● **Available data**
"""

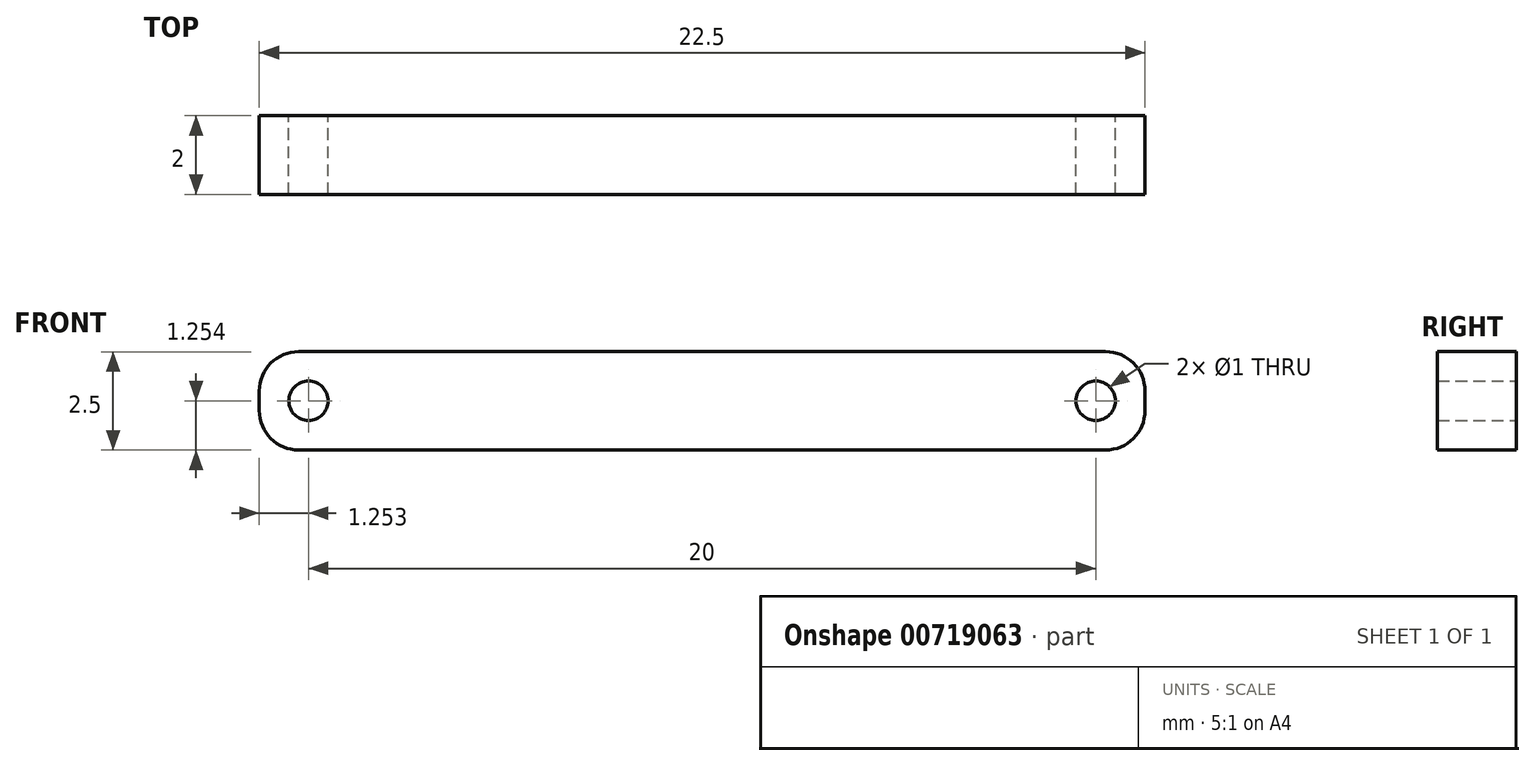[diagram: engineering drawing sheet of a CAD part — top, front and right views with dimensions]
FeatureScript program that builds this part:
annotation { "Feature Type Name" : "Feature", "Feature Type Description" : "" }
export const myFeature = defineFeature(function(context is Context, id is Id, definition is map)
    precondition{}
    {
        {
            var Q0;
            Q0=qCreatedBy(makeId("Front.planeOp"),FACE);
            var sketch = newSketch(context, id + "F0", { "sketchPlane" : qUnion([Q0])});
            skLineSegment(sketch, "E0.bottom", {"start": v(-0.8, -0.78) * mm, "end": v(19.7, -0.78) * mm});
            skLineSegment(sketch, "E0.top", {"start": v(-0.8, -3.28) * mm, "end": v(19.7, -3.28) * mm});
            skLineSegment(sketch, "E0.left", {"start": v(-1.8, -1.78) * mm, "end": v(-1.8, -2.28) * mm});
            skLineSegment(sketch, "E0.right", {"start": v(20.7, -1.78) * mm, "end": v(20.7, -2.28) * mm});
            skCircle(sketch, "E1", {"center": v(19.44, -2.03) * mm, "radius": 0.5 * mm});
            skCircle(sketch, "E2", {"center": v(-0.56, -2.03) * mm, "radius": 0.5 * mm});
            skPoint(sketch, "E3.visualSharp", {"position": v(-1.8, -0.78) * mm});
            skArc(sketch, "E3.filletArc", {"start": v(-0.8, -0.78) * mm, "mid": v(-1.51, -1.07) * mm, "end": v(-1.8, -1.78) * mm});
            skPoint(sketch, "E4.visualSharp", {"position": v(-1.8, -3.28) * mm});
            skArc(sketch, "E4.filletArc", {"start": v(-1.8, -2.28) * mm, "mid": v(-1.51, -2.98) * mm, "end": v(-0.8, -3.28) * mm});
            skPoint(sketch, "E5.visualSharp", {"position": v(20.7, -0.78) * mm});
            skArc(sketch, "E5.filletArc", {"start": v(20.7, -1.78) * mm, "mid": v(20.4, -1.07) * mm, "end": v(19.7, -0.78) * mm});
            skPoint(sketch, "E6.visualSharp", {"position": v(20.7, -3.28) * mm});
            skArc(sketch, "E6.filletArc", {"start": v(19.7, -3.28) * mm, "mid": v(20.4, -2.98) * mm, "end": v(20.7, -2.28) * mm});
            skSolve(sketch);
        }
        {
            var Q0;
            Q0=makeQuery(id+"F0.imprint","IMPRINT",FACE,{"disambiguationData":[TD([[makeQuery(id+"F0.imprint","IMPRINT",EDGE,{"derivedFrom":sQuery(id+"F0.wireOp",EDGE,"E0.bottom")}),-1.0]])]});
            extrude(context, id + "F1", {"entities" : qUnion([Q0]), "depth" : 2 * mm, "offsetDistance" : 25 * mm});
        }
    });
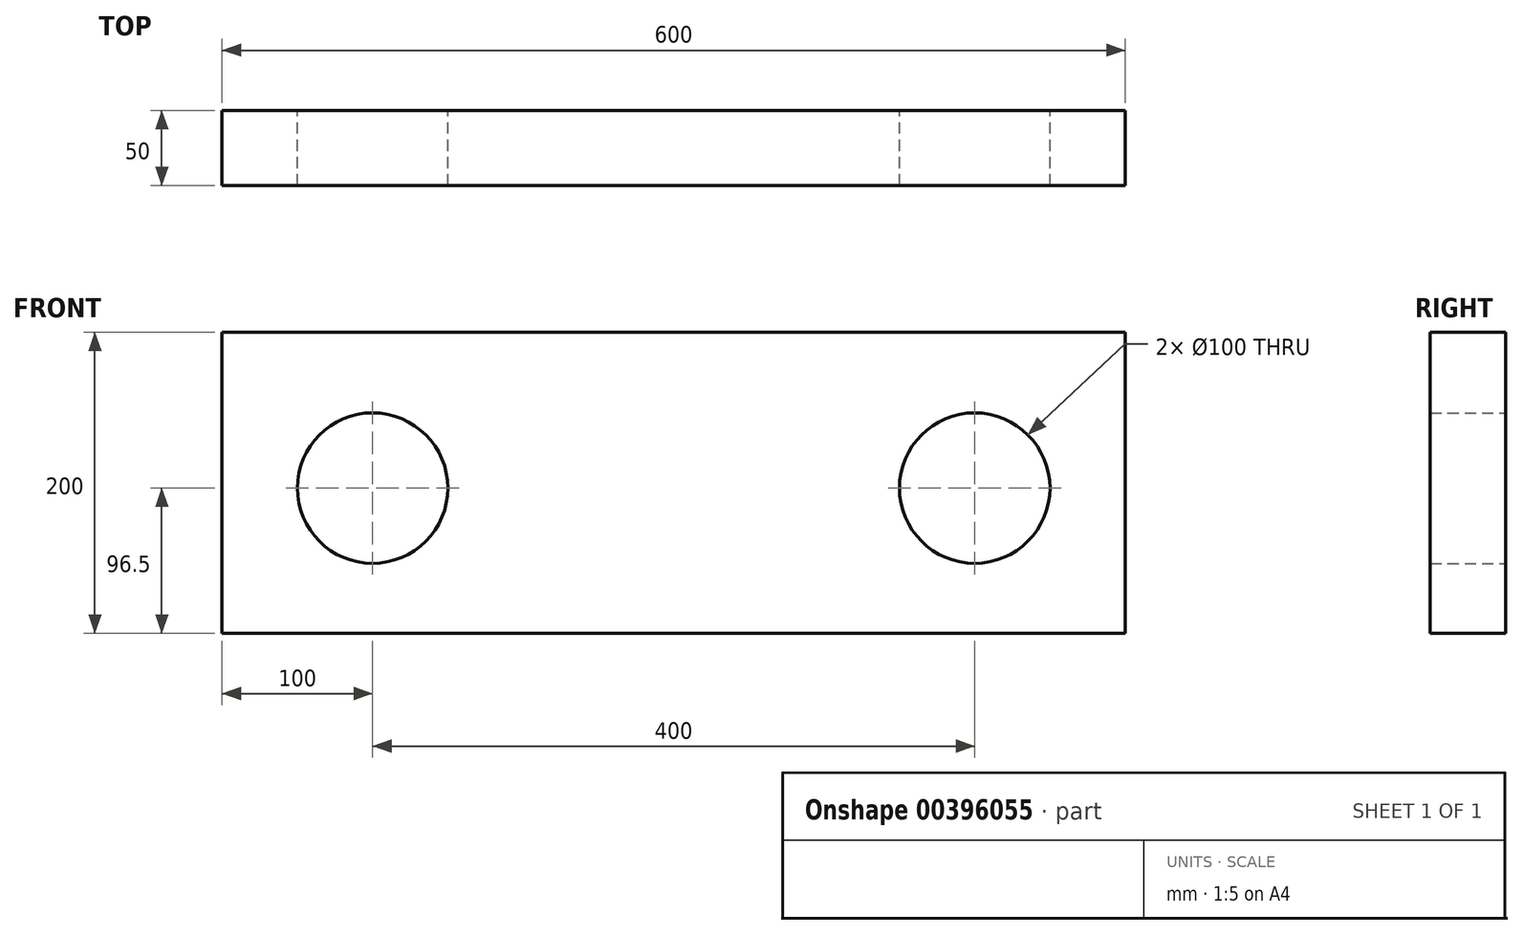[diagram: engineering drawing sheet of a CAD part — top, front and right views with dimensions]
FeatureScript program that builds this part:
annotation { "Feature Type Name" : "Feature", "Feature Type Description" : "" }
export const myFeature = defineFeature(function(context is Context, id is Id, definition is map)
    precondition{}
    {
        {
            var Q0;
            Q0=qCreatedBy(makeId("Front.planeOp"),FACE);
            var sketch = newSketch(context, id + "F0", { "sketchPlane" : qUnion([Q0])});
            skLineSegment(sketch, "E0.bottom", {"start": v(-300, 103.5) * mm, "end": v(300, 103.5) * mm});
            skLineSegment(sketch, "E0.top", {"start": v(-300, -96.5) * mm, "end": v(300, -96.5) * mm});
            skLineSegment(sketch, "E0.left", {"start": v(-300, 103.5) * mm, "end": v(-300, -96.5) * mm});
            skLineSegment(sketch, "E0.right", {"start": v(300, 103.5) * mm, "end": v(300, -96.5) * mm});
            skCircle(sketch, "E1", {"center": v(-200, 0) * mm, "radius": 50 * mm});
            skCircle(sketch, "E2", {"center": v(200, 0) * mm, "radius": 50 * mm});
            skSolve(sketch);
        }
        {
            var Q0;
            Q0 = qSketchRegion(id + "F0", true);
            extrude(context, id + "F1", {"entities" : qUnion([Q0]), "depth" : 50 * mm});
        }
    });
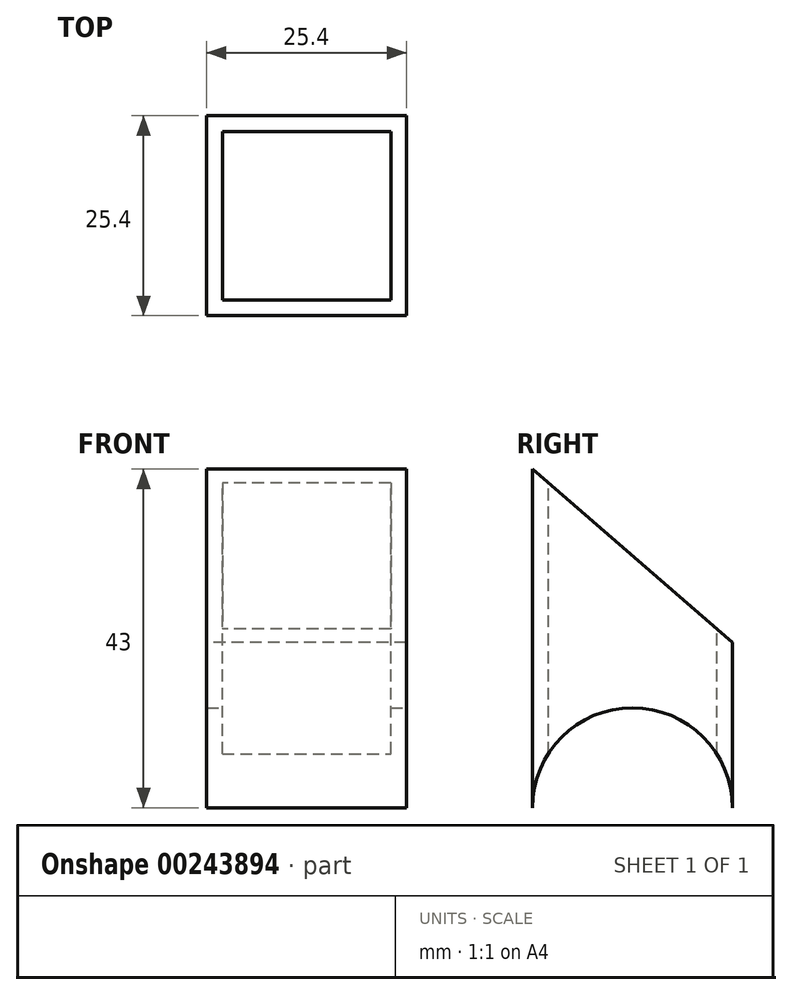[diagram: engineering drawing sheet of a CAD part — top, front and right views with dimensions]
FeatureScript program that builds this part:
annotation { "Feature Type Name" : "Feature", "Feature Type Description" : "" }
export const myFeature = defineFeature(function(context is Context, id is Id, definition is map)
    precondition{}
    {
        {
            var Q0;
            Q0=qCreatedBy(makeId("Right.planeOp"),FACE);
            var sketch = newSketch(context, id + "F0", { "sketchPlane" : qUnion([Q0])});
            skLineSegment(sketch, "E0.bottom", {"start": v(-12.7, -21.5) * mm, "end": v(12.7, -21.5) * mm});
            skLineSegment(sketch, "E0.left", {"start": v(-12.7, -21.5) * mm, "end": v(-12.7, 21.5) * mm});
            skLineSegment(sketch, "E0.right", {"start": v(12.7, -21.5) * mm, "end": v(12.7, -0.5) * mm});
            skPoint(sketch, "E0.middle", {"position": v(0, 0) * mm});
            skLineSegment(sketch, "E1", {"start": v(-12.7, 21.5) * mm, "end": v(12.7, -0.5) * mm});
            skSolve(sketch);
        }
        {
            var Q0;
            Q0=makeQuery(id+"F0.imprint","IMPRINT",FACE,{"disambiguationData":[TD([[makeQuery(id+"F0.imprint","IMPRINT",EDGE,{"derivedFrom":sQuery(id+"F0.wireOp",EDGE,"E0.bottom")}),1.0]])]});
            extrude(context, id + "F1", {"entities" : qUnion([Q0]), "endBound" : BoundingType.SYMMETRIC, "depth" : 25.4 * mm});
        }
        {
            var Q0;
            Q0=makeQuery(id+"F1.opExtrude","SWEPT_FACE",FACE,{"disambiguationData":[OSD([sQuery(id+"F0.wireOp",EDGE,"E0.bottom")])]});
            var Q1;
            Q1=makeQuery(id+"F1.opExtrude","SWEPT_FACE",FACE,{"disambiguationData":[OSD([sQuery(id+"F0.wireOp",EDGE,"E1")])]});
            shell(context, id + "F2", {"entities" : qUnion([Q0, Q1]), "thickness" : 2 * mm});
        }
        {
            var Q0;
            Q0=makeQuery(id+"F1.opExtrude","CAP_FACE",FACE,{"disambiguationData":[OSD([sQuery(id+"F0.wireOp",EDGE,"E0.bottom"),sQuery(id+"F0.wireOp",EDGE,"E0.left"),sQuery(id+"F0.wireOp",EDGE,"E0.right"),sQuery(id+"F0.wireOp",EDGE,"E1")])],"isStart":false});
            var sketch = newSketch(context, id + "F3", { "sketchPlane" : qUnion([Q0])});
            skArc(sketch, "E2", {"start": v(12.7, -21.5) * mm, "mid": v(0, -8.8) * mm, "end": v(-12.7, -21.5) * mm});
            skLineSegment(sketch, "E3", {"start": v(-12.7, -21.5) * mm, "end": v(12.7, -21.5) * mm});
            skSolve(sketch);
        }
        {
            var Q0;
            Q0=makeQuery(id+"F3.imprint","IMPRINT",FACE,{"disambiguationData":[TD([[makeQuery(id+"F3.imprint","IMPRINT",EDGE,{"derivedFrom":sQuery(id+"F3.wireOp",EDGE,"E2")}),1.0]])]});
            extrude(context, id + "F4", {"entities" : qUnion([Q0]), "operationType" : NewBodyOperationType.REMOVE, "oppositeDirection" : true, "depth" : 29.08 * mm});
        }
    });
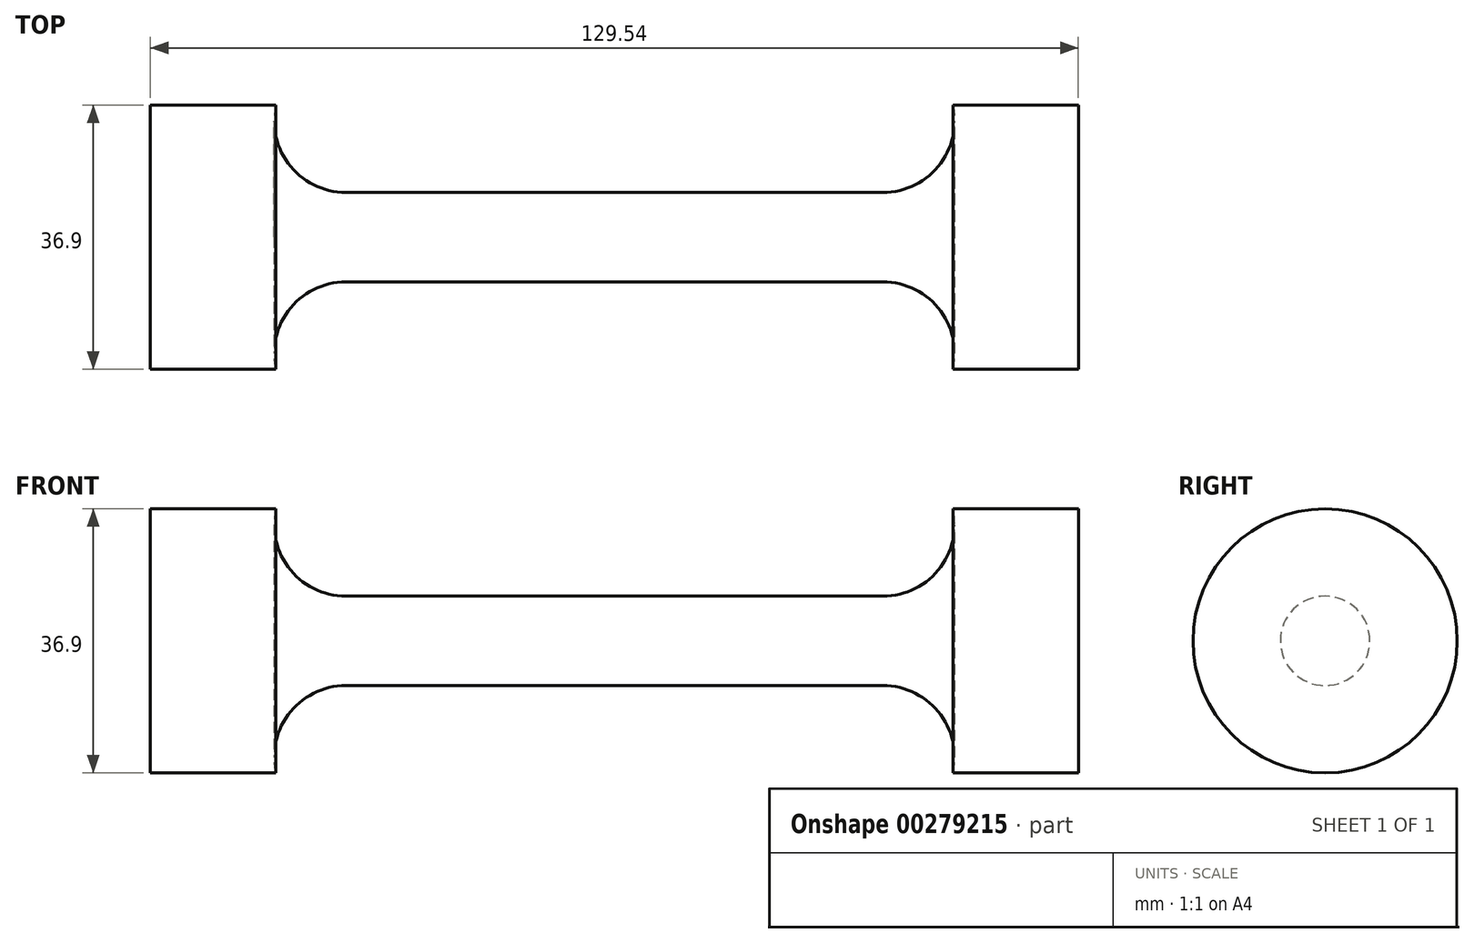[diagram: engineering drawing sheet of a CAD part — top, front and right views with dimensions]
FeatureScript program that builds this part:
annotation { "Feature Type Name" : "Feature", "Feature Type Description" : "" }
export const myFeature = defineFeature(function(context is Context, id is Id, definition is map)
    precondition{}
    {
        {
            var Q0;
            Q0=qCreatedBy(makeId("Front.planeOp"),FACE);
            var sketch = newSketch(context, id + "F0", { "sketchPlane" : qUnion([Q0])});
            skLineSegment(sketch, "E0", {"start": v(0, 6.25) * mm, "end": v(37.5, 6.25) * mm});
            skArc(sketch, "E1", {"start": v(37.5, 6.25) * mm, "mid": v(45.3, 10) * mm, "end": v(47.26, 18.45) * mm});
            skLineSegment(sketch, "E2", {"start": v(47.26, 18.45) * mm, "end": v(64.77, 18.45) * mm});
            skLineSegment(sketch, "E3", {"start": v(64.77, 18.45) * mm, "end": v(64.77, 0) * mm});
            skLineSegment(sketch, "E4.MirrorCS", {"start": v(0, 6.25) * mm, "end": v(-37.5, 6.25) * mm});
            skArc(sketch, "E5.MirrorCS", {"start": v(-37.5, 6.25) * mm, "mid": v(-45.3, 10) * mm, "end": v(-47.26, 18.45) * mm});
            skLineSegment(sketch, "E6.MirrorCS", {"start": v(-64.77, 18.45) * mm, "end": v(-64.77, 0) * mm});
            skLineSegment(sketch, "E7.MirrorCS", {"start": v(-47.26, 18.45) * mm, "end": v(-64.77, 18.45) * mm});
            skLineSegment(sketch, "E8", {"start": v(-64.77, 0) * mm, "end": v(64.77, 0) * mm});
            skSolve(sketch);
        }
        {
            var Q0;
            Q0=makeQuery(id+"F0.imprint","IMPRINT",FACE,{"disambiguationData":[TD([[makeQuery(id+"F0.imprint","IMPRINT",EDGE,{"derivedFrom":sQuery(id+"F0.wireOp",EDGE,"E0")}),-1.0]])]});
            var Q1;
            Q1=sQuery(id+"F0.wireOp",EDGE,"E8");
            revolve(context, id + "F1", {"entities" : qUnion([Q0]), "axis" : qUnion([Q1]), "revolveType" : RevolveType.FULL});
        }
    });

"""

● **Exercise directions**
Pull out and copy each line of the material above that contains the string "depth".

● **Full answer**
            extrude(context, id + "F1", {"entities" : qUnion([Q0]), "depth" : 2 * mm, "offsetDistance" : 25 * mm});
            extrude(context, id + "F1", {"entities" : qUnion([Q0]), "depth" : 50 * mm});
            extrude(context, id + "F1", {"entities" : qUnion([Q0]), "endBound" : BoundingType.SYMMETRIC, "depth" : 25.4 * mm});
            extrude(context, id + "F4", {"entities" : qUnion([Q0]), "operationType" : NewBodyOperationType.REMOVE, "oppositeDirection" : true, "depth" : 29.08 * mm});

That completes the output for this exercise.